** To-do item **
Count the lines in the records below that contain the string "chart", treating uppercase and lowercase as different, and reply with that number alone.

** Source data **
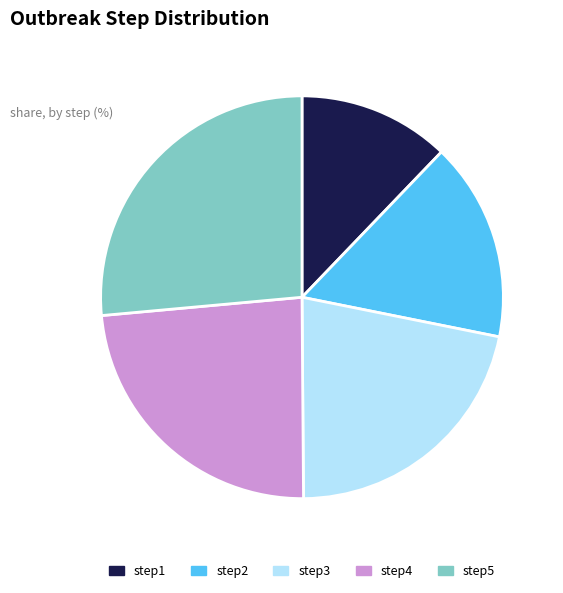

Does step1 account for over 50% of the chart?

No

---

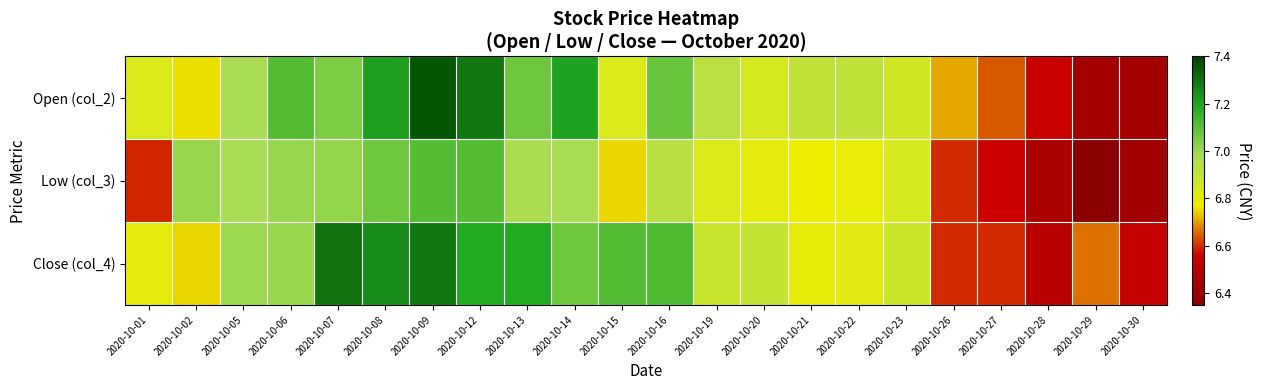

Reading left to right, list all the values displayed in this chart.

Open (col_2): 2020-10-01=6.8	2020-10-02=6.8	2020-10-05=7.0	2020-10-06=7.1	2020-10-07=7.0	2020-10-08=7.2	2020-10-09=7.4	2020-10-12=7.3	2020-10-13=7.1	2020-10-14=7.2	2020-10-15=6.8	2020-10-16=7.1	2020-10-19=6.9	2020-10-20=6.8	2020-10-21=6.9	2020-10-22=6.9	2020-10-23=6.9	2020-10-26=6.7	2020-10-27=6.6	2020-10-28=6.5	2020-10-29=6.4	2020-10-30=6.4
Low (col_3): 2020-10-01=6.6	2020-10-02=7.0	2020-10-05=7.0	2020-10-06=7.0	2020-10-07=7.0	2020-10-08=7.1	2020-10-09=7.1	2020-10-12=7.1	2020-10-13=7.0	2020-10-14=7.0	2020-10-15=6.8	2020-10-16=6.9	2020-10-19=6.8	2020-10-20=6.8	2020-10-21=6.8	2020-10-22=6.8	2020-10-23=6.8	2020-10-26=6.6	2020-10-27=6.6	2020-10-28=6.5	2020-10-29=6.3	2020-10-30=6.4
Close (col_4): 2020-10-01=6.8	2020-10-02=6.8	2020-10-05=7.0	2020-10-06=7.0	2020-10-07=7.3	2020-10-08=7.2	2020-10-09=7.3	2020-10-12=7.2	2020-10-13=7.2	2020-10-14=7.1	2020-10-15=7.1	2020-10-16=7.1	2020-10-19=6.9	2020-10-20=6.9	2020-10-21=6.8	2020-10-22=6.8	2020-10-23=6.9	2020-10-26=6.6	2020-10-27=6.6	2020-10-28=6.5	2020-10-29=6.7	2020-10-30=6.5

** Answer below **
2